Bu sahneyi birçoğunuz yaşamışsınızdır: önce size ait olan, hatta hayaliniz olup uğruna nice sıkıntılara katlanarak sahip olduğunuz. İşiniz bittiğinde kilitleyip kendinize bile güvenmeyip kapıyı açıkmı bıraktım diye baktığınız, biraz uzaklaşınca tekrar dönüp son bir veda bakışı attığınız arabanızın böylesi hoyratlıkla çekici sırtına konmasını yediremezsiniz. ve çıkışırsınız, bu kadar araç içinde benim kinimi gördün bir önceki değil bir sonraki araba değil tamda sizinki çekiliyor. Siz dikleşirsiniz polis kafayı uzatır camdan ve anlarsınız ki dikelmek yerine polise halimi anlatayım anlar dersiniz. Tiyatrocuyu kıskandıran vücut ve dil hareketleri peş peşe otomatiğe bağlanmıştır. Memur sonuçta beni anlar hatta memur değilsindir ama sende birden memur olursun yalanın imdadına koşulur.

Ya memur bey bende memurum, biliyorsun koşullar zor hadi bir iyilik yap ta indir dersin.

Ama kendi kendine konuştuğunu hissedersin.

Çünkü muhatap olmuyordur, memurun esnaftan daha iyi halde olduğunu o daha iyi biliyordur. Yasağı hatırlatır yapabileceği bir şey yok kıvamında senide çoktan paket yapmıştır. Sonra şoföre yönelirsin. Tamam, kardeşim biraz para verip kurtulurum dersin, Kurtulmalısında çünkü daha önceden tecrübelisindir. Araban otoparka düşerse yandın bir kere otoparka giderken bile taksi parası vereceksin, çünkü hiçbir otopark dolmuş güzergâhında olmuyor ücra sokak aralarında bir yerleredir.

Neyse bir taksi parasına arabayı indirme hayalin uzun sürmez çünkü artık polis park cezası, çekici parası, ödemişsin bile çünkü bu iş sektör dür artık ve bu ücretlerden geçinen bir sürü aile var.

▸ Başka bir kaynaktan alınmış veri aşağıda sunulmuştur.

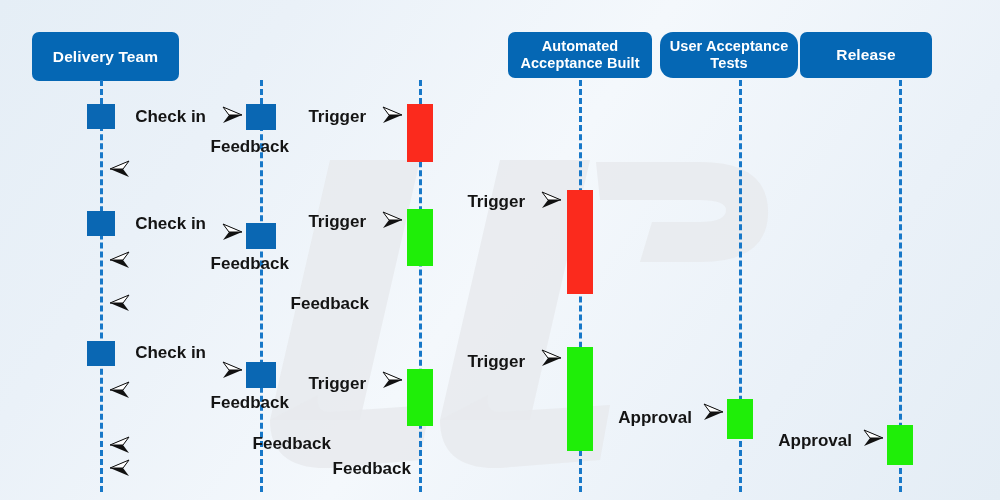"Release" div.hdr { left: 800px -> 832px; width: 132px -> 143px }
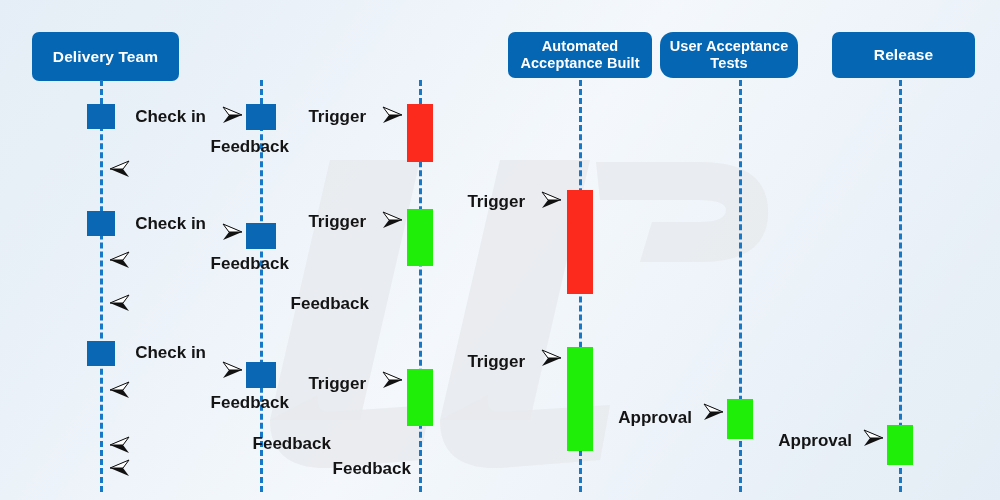"Check in" .msg { font-size: 17px -> 11px }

Aslında banka önünde atm mağduru bayanın arabasını geri alma hakkı var sonuçta araba çekilmemiş, çekici hareket etmemiştir. Ancak park cezası belki ödemelidir. Belki diyorum banka önleri geçici park yapma imkânı verilmelidir. Kadına uygulanan tam anlamıyla zulümdü. Çünkü çekicinin amacı otoparka para kazandırmak değil varsa trafikte uygunsuz durum onu çözmek hatta bir dahası olmasın diye caydırıcı etki bırakmaktır.

Mantıklara sığmayan bir uygulamaysa, park yasağı olup ta araç çekilen caddelerin daha sonra ispark bünyesinde otopark haline gelmesidir. Oto park yapılınca trafik aksamıyor mu? Bu nasıl bir anlayış, cadde sokakları deynekcilerden kurtaran zihniyetin uyguladığı haksızlıklara bakarsanız uygulamalarının deynek cilik ten farkı nedir? Tek farkı bu işe birde devletin memurunu alet etmektir.

Velhasıl vatandaşın malı devlete emanet değil. Vatandaşın etinden, sütünden, olur olmaz şeylerden bahanelerle parasının söğüşlenmesi o kadar normalleşmiş ki, titan titana. Sonra temiz toplum hayalini, özlemini saçmalarız vaaz verilen her yerde.

Bana göre:

Park yasakları mantıklı yerlerde uygulanmalı

Yeni park alanları oluşturulmalı,

Kısa zamanlı park yapma imkânı verilmeli

İlada park yasağı olan yerlerde polise bile gerek kalmadan bir kamera sistemi ve plakaya ceza yazılmalı.

Şimdiki düzen, düzen değil

Uzun yıllardır başıma gelmedi arabam çekilmedi, ama başıma gelse bu düzen içinde kendimi düzülmüş hissederdim.